Oshri pointed to the results as evidence of the need for family-focused preventive intervention programs for adolescents that target self-regulation, in hopes of better identifying factors that promote resilience among youth.

“If we use delayed gratification, we can do well in life, but it seems like those who have specific early life experiences are less able to perform this optimal decision-making, and that can affect their risk of substance abuse,” said Oshri, who is housed in the department of human development and family science.

Protective factors at the biological and psychosocial levels offer hope that interventions targeting decision-making can help at-risk youth, he explained.

“The goal is to try to identify mechanisms that will help youth who experience adversity in life,” he said

During the study, the young adults were assessed twice over two years. In addition to completing surveys measuring their drug and alcohol use and experiences with child maltreatment, participants completed a decision-making task that evaluated their tendency to make impulsive decisions and ability to self-regulate and delay gratification.

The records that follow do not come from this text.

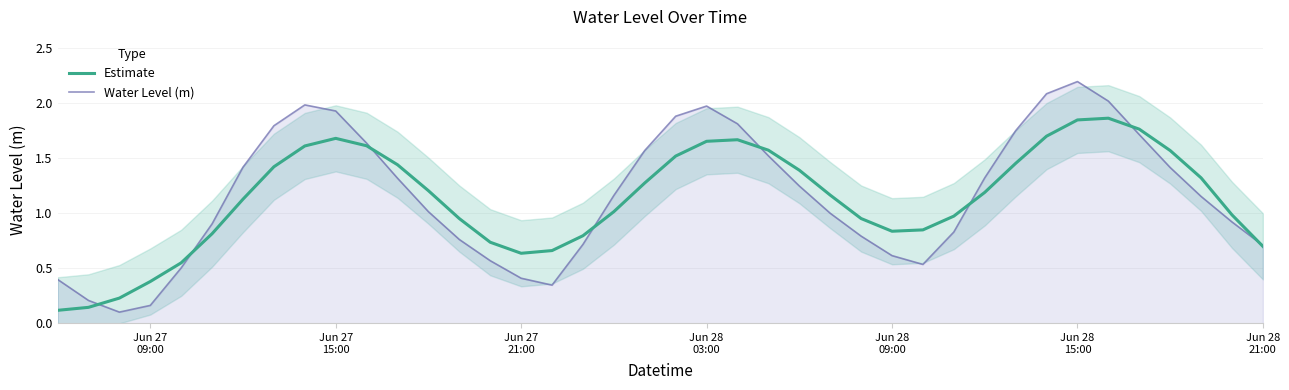

What are all the series names shown in the legend?

Estimate, Water Level (m)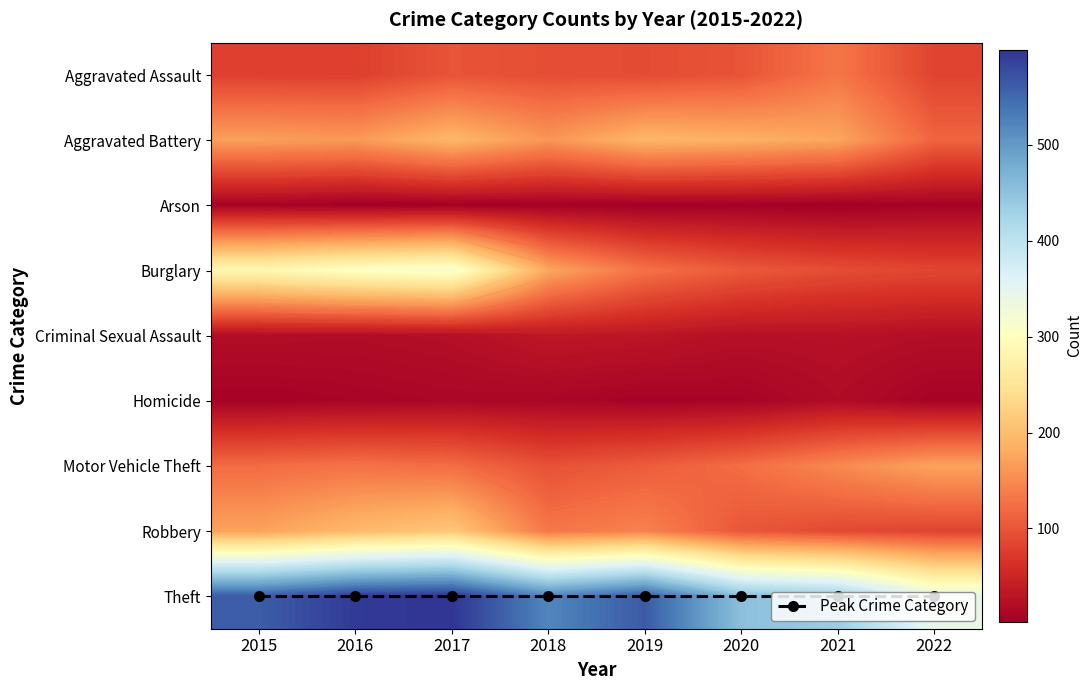

What is the sum of all Peak Crime Category values?

64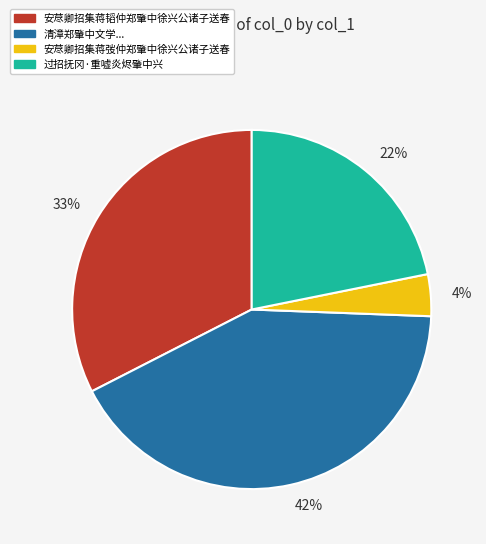

Is there any slice that represents more than half of the pie?

No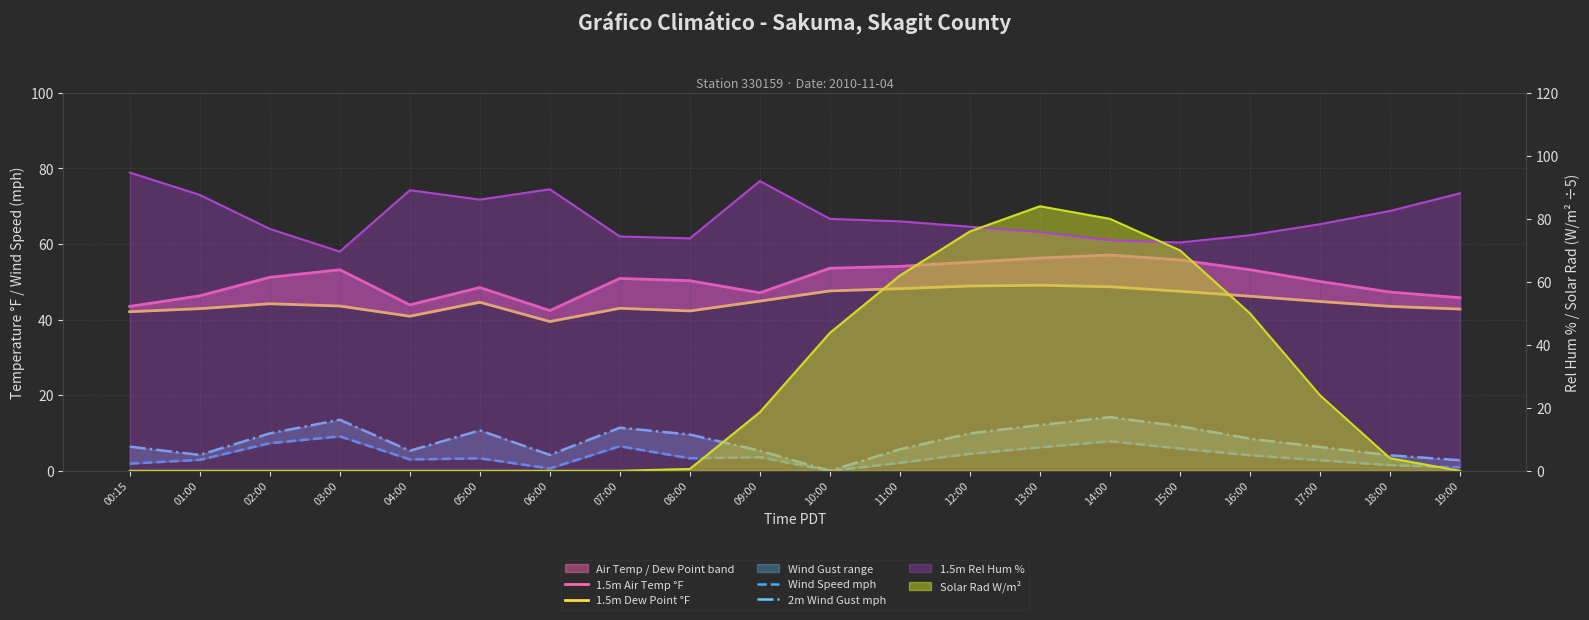

True or false: 1.5m Air Temp °F has a value of 80.0 at 14:00.

False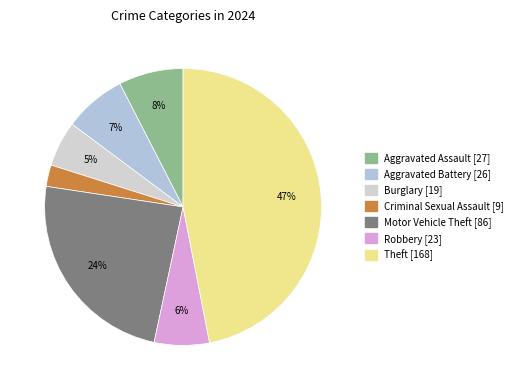

How many segments does this pie chart have?

7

To accomplish this, researchers used a tool called “delayed reward discounting.” The young adults answered questions such as “Would you rather have $14 today or $25 in 19 days?” They also agreed to have their heart rates measured while they completed a series of increasingly difficult math-related tasks in front of an audience of research assistants. These measurements allowed researchers to record stress levels and assess self-regulatory capacities.

Study results found that as participants’ maltreatment experiences as children increased, the higher their inclination toward impulsive decision-making and problems delaying gratification.

The paper, “Child maltreatment, delayed reward discounting and alcohol and other drug use problems: The moderating role of heart rate variability,” was published online in August in the journal Alcoholism: Clinical and Experimental Research.

Co-authors are UGA graduate students Sihong Liu and Erinn Bernstein Duprey and James MacKillop from McMaster University in Canada. The work was supported by the UGA Owens Institute for Behavioral Research and the Sarah H. Moss Fellowship for UGA faculty.